L’argent ne manque pas !

La débauche de cadeaux fiscaux (dont les plus riches ont bénéficié en priorité) opérée entre 2000 et 2010 représente une perte annuelle de ressources publiques de 82 milliards d’euros (les recettes de l’ Etat sont passées de 18,3% à 14,1% du PIB). Contrairement à une idée répandue, cette chute est très loin d’être compensée par la montée des impôts locaux :
la recette de ces taxes, par ailleurs très injustes car non progressives, n’a augmenté dans le même temps que de 4,6 à 5% du PIB.

La Cour des Comptes estimait en 2008 qu’il existe une bonne centaines de niches fiscales en plus des 509 niches officielles. Au total celles-ci correspondraient à une perte de recette de 146 milliards d’euros … l’année où la France a injecté 396 milliards dans ses banques privées pour les sauver de la faillite. La fraude fiscale coûterait 30 milliards, l’évasion vers les paradis fiscaux de 30 à 40 milliards. On peut ajouter les dépenses militaires bien plus élevées qu’en Allemagne (50% par habitant).

Et cela n’a pas cessé , ainsi 20 milliards ont été affectés sans aucun contrôle de résultat en 2013 au CICE, crédit d’impôt pour la compétitivité et l’emploi. Bien sûr toutes ses sommes ne sont pas mobilisables immédiatement, mais on pourrait avec de la volonté politique trouver 80 milliards de recettes supplémentaires annuelles (4 points de PIB). Le manque apparent de ressources n’est pas un problème économique, c’est la conséquence d’une politique de classe dont les victimes sont les catégories populaires et les classes moyennes. Ce n’est pas un problème pour notre pays de manque d’argent c’est un problème
de répartition et d’utilisation de cet argent.
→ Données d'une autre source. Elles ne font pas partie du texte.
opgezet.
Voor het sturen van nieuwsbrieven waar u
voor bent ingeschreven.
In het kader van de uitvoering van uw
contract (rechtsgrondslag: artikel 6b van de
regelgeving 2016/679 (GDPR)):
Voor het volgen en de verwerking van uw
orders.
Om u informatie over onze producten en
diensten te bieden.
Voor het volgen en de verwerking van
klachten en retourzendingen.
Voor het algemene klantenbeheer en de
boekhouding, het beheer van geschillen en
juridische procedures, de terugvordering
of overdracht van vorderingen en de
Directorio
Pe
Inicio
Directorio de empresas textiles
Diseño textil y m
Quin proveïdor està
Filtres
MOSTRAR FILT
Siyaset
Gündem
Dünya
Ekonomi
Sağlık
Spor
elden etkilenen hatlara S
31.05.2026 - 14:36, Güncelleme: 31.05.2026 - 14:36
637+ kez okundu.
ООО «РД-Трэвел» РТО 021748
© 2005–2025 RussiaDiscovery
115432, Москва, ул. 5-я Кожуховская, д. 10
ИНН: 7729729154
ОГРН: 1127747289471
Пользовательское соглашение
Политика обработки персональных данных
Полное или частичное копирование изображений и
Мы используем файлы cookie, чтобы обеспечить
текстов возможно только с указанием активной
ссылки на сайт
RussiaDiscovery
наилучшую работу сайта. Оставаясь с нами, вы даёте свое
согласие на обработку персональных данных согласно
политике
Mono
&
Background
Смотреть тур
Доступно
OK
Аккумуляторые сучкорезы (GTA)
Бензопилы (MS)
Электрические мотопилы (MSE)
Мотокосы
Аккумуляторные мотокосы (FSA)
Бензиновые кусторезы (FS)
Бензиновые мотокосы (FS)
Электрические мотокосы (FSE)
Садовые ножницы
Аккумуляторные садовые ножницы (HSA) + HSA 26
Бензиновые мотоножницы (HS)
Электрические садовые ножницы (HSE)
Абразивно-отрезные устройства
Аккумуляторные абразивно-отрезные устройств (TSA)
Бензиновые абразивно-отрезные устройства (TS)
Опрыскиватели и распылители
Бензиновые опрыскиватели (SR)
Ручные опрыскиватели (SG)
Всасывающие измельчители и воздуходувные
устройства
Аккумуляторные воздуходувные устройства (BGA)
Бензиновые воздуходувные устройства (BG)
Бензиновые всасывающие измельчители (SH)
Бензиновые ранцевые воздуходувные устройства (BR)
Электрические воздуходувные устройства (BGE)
Suite aux transferts de compétences, mal compensés, de l’Etat vers le Département depuis 2005, l’Etat doit aujourd’hui plus de 255 millions d’euros aux contribuables Puydomois. Cet argent est la différence entre ce que coûtent réellement les compétences transférées, comme le RSA et l’APA, et les dotations de l’Etat.

A l’époque, tous les élus de gauche dénonçaient ce racket organisé par l’Etat. Mais depuis l’arrivée de François Hollande au pouvoir, seuls les élus communistes et du Front de gauche continuent à dénoncer l’attitude de l’Etat envers le département. Pour 2015, le département perdra 4,5 M€  en dotation de fonctionnement. Dans le même temps, le gouvernement a augmenté les dépenses de fonctionnement des collectivités. Par exemple, la réforme des rythmes scolaires augmente les frais de transports à la charge du département sans compensation.